[SOURCE DATA — start]

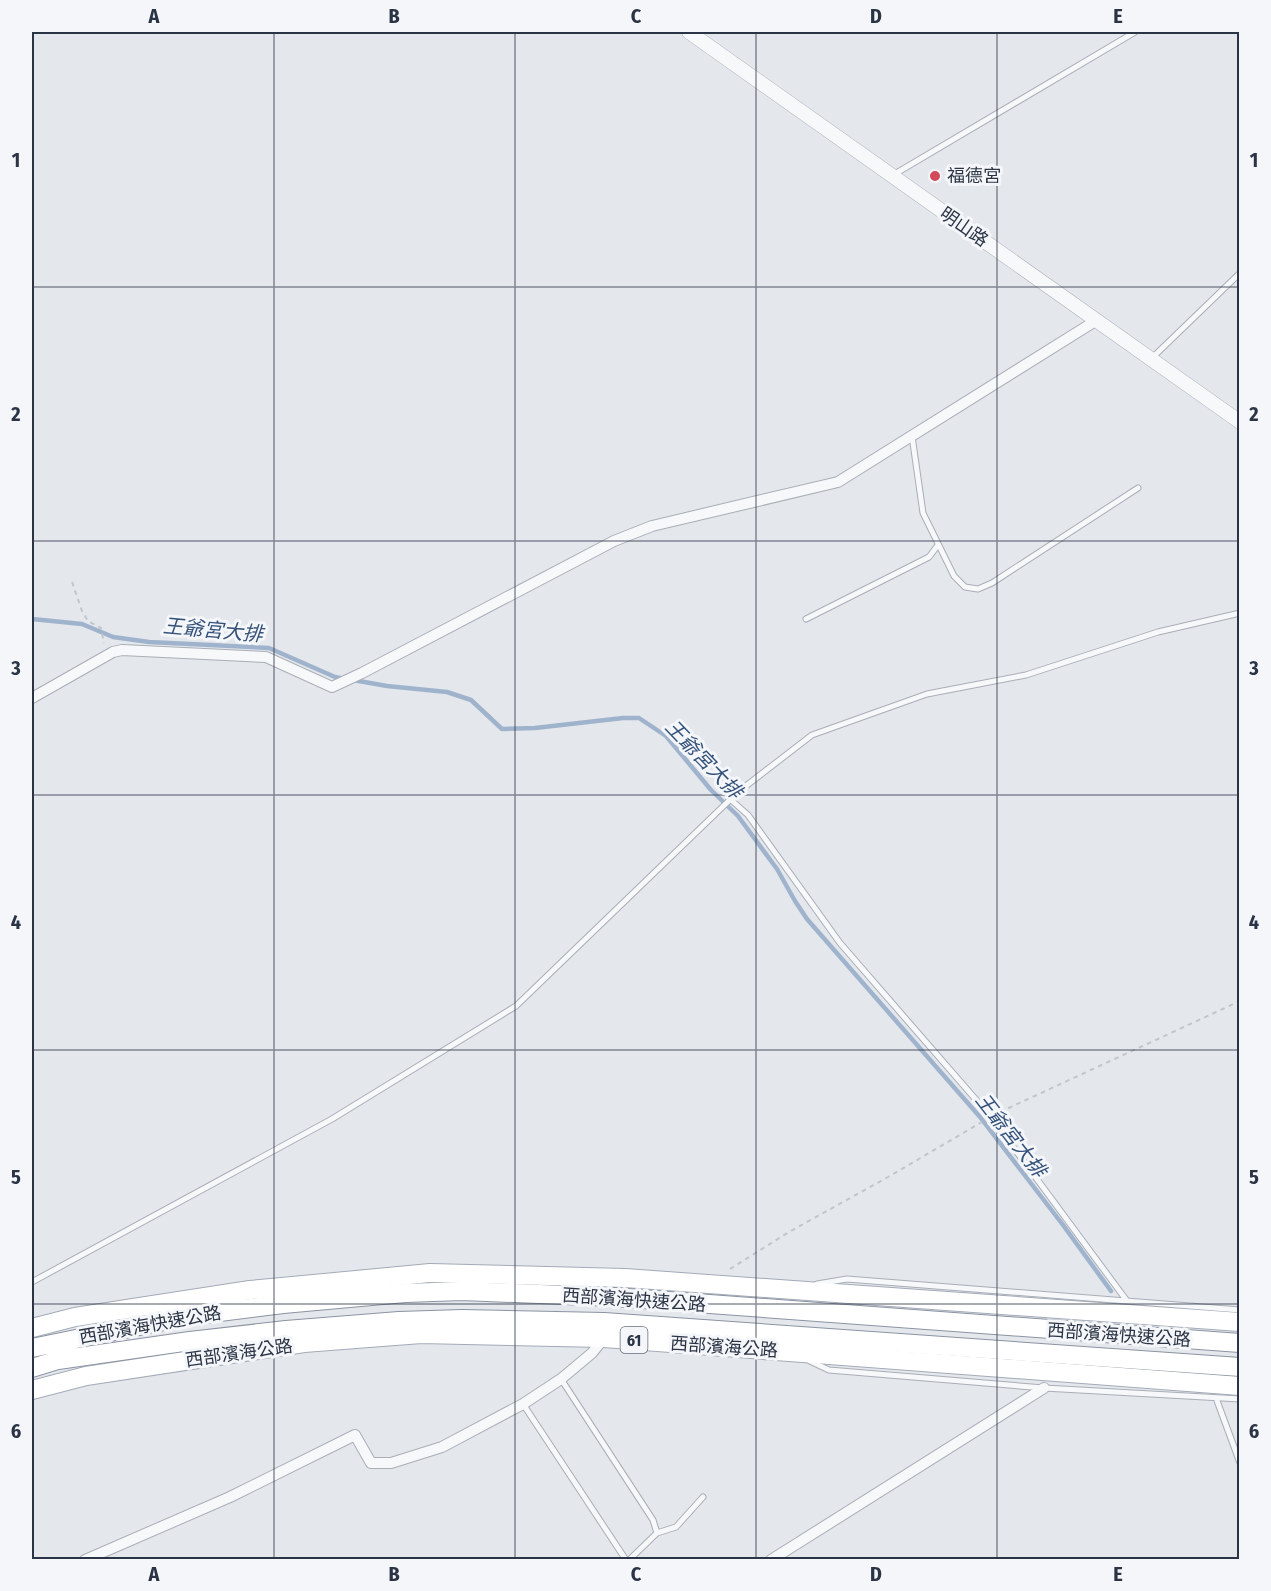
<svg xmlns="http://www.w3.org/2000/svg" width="1271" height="1591" viewBox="0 0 1271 1591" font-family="'Fira Sans Condensed','Noto Sans TC',sans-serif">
<rect width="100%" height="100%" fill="#e4e7ec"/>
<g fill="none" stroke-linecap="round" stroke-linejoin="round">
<path stroke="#9fb4cc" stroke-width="4.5" d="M32,619L82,624L113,637L149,642L269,648L335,677L345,679
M353,680L387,686L447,692L471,700L502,729L535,728L623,718H639L666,736L711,790L738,816L777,869L795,901L807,919L980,1117L1063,1225L1111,1291"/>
<defs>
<path id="service" d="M893,175L1135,32
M1152,358L1240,273
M912,436L923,513L954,576L965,587L978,589L992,583L1138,488
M806,619L929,557L938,545
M730,799L748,815L840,943L991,1117L1127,1301
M32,1282L332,1119L516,1006L738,792L812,735L927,694L1026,675L1158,632L1240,613
M817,1284L847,1279L1240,1310
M810,1361L829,1370L1044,1388L1240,1399
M561,1379L653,1520L657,1533L676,1527L703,1497
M1216,1398L1240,1463
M523,1404L626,1560
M629,1560L657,1533"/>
<path id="minor" d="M32,698L113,652L122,650L266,657L332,687L362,673L614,541L652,526L838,482L1097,320
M85,1560L230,1497L355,1435L371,1463H391L442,1447L523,1404L561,1379L592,1353L604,1338
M771,1560L1044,1388"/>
<path id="tertiary" d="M689,32L1240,422"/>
<path id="primary" d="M32,1328L75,1317L250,1290L430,1273L625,1278L1240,1322
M32,1390L86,1376L304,1343L421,1334L604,1338L1240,1386"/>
<path id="trunk" d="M32,1348L188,1316L283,1304L405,1293L462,1291L614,1297L1240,1343
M32,1368L58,1360L190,1341L286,1330L399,1321L462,1319L604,1322L1240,1367"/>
</defs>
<use href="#service" stroke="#a9aeb7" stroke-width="7"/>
<use href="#minor" stroke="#a9aeb7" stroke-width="12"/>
<use href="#tertiary" stroke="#a9aeb7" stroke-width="15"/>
<use href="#primary" stroke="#a3abb8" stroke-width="20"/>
<use href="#trunk" stroke="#8b94a3" stroke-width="20"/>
<path stroke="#c2c5cb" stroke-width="2" stroke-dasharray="4.5 4.5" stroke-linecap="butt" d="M72,582L82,611L88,621L101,628L104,643
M1000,1112L1240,1001
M730,1269L789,1232L888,1177L982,1122"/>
<use href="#service" stroke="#f7f8fa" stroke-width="5"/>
<use href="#minor" stroke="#f7f8fa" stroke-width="10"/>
<use href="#tertiary" stroke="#f7f8fa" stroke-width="14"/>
<use href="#primary" stroke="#fff" stroke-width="18"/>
<use href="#trunk" stroke="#fff" stroke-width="18"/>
</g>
<path fill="none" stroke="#2b3445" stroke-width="1.5" stroke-opacity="0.55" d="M274,32V1560M515,32V1560M756,32V1560M997,32V1560M32,287H1240M32,541H1240M32,795H1240M32,1050H1240M32,1304H1240"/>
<circle fill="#d1495b" stroke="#f4f6f9" stroke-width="2" cx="935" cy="176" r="6"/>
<g text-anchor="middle" stroke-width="6" stroke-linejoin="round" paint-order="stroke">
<rect fill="#f4f6f9" stroke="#676e7b" stroke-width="1.5" x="620.5" y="1327" width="27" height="26" rx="4.5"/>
<g font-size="16" font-weight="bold" fill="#2b3445">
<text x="634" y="1346">61</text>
</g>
<g font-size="18" fill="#2b3445" stroke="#f4f6f9" text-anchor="start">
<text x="947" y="182">福德宮</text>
</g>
<g font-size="18" fill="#2b3445" stroke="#f4f6f9">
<text transform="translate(964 227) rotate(35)" y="6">明山路</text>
<text transform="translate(634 1300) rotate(4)" y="6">西部濱海快速公路</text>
<text transform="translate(150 1325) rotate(-10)" y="6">西部濱海快速公路</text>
<text transform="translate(1119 1335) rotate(4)" y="6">西部濱海快速公路</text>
<text transform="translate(724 1347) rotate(4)" y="6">西部濱海公路</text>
<text transform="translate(239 1353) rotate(-8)" y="6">西部濱海公路</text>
</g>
<g font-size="20" font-style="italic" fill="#34527a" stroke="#f4f6f9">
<text transform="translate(213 630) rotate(5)" y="7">王爺宮大排</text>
<text transform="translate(704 759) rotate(46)" y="7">王爺宮大排</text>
<text transform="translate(1011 1135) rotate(52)" y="7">王爺宮大排</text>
</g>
</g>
<rect width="1271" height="1591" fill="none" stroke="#f4f6f9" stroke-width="66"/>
<rect x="33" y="33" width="1205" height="1525" fill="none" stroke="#2b3445" stroke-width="2"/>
<g font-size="20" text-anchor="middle" font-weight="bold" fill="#2b3445">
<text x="154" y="23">A</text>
<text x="394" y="23">B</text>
<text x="636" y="23">C</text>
<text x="876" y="23">D</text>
<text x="1118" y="23">E</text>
<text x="16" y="167">1</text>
<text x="1254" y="167">1</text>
<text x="16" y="421">2</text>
<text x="1254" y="421">2</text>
<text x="16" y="675">3</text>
<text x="1254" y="675">3</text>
<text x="16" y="929">4</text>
<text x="1254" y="929">4</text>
<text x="16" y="1184">5</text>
<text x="1254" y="1184">5</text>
<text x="16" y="1438">6</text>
<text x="1254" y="1438">6</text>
<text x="154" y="1581">A</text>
<text x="394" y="1581">B</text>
<text x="636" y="1581">C</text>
<text x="876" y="1581">D</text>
<text x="1118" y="1581">E</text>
</g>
</svg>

[SOURCE DATA — finish]

▸ **TASK REQUIREMENTS**
Each line of the data above containing the string "round" is to be copied.

▸ **SOLUTION TO THIS TASK**
<g fill="none" stroke-linecap="round" stroke-linejoin="round">
<g text-anchor="middle" stroke-width="6" stroke-linejoin="round" paint-order="stroke">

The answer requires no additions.